_Task statement_
Please set down only the lines below starting with the line with "middle tip: (157, 152)" and going on through the line with "index dip: (328, 250)", verbatim and without pictures.

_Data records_
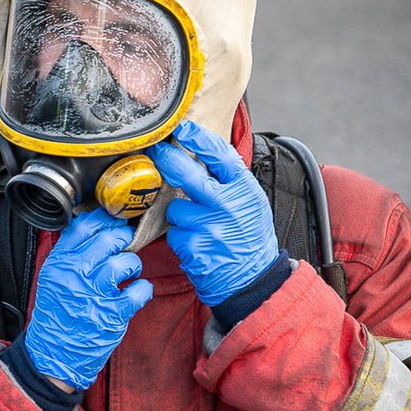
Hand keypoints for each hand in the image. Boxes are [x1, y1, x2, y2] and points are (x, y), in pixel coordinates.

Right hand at [24, 209, 153, 389]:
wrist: (55, 354)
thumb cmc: (58, 315)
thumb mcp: (52, 278)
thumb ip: (70, 254)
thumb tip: (94, 228)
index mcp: (60, 263)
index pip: (84, 226)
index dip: (105, 220)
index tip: (115, 222)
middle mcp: (76, 275)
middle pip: (108, 240)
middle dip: (124, 238)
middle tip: (127, 244)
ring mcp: (95, 295)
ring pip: (125, 262)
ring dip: (133, 264)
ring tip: (131, 271)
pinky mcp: (112, 315)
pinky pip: (139, 291)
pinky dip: (144, 289)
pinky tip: (138, 291)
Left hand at [148, 119, 279, 307]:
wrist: (253, 281)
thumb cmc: (250, 241)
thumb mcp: (252, 205)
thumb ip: (231, 183)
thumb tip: (203, 156)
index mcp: (244, 191)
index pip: (219, 155)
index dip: (198, 139)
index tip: (182, 128)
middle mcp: (226, 206)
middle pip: (187, 174)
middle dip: (167, 160)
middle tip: (157, 152)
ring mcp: (208, 227)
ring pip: (175, 209)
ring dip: (180, 217)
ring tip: (198, 228)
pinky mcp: (192, 247)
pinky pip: (174, 234)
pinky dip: (181, 239)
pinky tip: (197, 246)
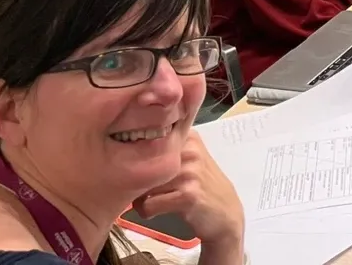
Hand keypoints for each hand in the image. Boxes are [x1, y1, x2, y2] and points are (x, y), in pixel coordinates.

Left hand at [134, 132, 243, 264]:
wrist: (226, 214)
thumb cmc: (201, 186)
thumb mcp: (189, 160)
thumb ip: (166, 150)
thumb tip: (125, 150)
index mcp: (189, 137)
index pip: (148, 139)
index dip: (138, 157)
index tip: (142, 168)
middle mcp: (191, 150)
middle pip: (142, 163)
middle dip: (138, 180)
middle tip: (146, 190)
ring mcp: (191, 172)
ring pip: (143, 184)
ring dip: (140, 197)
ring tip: (154, 201)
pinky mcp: (188, 195)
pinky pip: (148, 204)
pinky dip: (147, 211)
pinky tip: (157, 211)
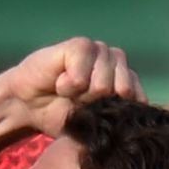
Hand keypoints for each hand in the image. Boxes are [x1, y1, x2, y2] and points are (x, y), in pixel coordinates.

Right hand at [3, 36, 146, 136]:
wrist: (28, 107)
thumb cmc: (63, 116)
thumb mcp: (96, 124)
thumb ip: (120, 116)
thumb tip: (140, 115)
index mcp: (125, 81)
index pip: (139, 98)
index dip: (116, 112)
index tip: (97, 115)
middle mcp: (116, 63)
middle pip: (124, 90)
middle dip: (99, 105)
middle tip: (80, 103)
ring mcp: (100, 51)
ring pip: (104, 82)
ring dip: (82, 95)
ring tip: (68, 93)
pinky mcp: (81, 45)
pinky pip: (83, 72)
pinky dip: (69, 85)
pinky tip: (60, 84)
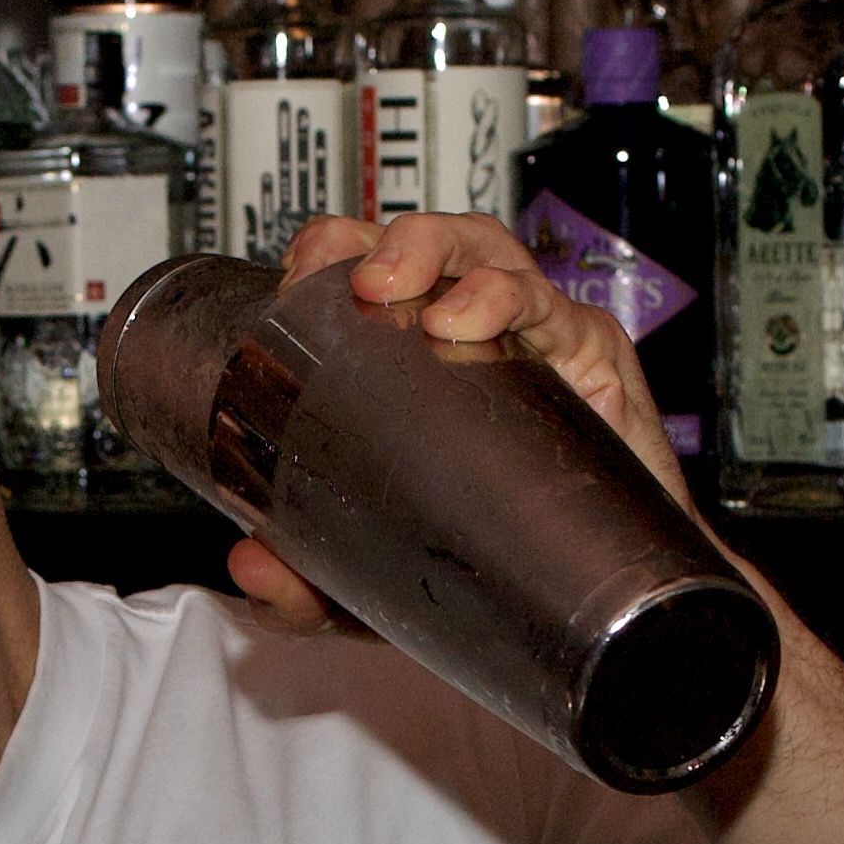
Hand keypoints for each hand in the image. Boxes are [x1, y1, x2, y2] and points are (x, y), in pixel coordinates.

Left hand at [220, 208, 694, 630]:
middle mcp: (476, 328)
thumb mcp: (373, 585)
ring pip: (490, 253)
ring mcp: (535, 336)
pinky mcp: (593, 361)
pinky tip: (473, 323)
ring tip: (404, 291)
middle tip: (354, 280)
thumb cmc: (488, 562)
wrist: (595, 602)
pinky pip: (560, 310)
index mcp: (415, 348)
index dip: (328, 250)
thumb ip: (304, 586)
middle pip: (429, 242)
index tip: (292, 281)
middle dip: (386, 240)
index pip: (363, 263)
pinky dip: (512, 301)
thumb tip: (249, 569)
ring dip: (442, 255)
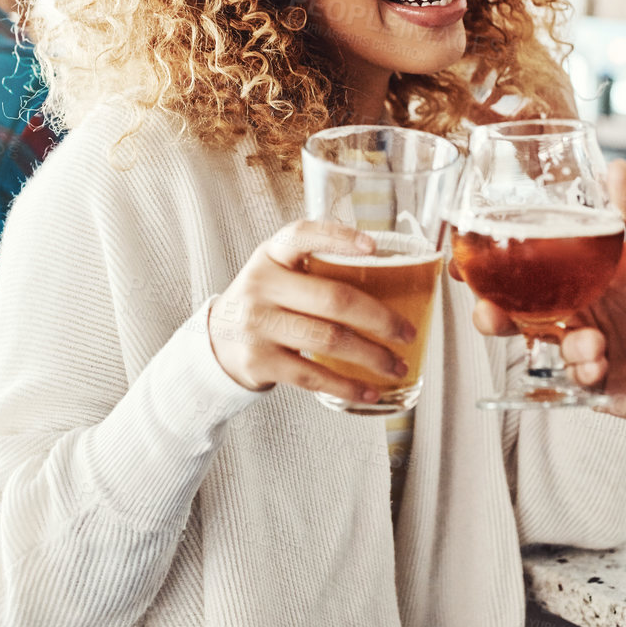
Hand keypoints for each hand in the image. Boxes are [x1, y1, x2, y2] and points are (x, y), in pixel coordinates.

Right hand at [208, 220, 417, 404]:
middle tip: (406, 333)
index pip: (302, 235)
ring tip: (396, 365)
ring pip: (329, 340)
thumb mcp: (279, 273)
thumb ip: (317, 268)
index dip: (339, 238)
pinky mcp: (260, 361)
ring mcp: (258, 325)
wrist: (219, 341)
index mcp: (271, 255)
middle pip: (333, 299)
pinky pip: (313, 375)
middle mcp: (261, 285)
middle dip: (380, 319)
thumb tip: (389, 276)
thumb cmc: (266, 302)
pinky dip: (347, 386)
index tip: (373, 247)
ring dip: (372, 357)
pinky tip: (369, 391)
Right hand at [468, 162, 625, 422]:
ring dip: (552, 343)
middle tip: (486, 311)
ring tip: (586, 342)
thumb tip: (615, 168)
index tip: (461, 258)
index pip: (521, 268)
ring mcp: (578, 347)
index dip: (487, 265)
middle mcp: (571, 310)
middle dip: (490, 312)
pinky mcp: (592, 383)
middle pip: (512, 311)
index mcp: (577, 276)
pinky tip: (604, 361)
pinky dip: (583, 368)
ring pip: (537, 347)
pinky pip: (570, 378)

_Task output_
middle tip: (157, 152)
ring mcp: (208, 227)
ring pip: (175, 209)
ring dip: (180, 217)
ring tip: (198, 228)
pinky mcp: (192, 247)
pinky pip: (174, 234)
pinky dip: (181, 239)
pinky tip: (197, 246)
Hand keypoints for each hand in the image. Boxes are [x1, y1, x2, y2] and points are (x, y), in pixel coordinates.

Left hand at [134, 132, 243, 264]:
wrist: (226, 214)
thumb cmc: (201, 186)
thumb mcp: (189, 160)
thumb ip: (166, 150)
thumb tip: (125, 150)
index mcp: (189, 137)
index pip: (148, 139)
index dip: (138, 157)
index tip: (142, 168)
middle mcp: (191, 150)
middle pip: (142, 163)
middle dip: (138, 180)
middle tip: (146, 190)
ring mcp: (191, 172)
ring pip: (143, 184)
ring dip: (140, 197)
ring tip: (154, 201)
pinky mcp: (188, 195)
pinky pip: (148, 204)
pinky dip: (147, 211)
pinky tip: (157, 211)
Hand keypoints for each hand in the image. Boxes are [x1, y1, x2, y2] and points are (x, y), in pixel coordinates.

Right hand at [3, 36, 146, 136]:
wrist: (28, 107)
thumb cmc: (63, 116)
thumb mcp: (96, 124)
thumb ip: (120, 116)
thumb tip: (140, 115)
index mcp: (125, 81)
index pip: (139, 98)
index dip: (116, 112)
index tip: (97, 115)
middle mcp: (116, 63)
middle pip: (124, 90)
middle dip: (99, 105)
middle tip: (80, 103)
ring mcp: (100, 51)
ring pip: (104, 82)
ring dip: (82, 95)
ring tip: (68, 93)
pinky mcp: (81, 45)
pinky pip: (83, 72)
pinky dip: (69, 85)
pinky tip: (60, 84)
Hand keypoints for each hand in the image. Boxes are [x1, y1, x2, y2] and points are (x, y), in pixel coordinates.

Left hand at [220, 208, 694, 630]:
middle mcp: (476, 328)
thumb mcp: (373, 585)
ring pip: (490, 253)
ring mcp: (535, 336)
pinky mcp: (593, 361)
pinky tip: (473, 323)
ring tip: (404, 291)
middle tip: (354, 280)
thumb cmc: (488, 562)
wrist: (595, 602)
pinky pip: (560, 310)
index mcp: (415, 348)
index dip: (328, 250)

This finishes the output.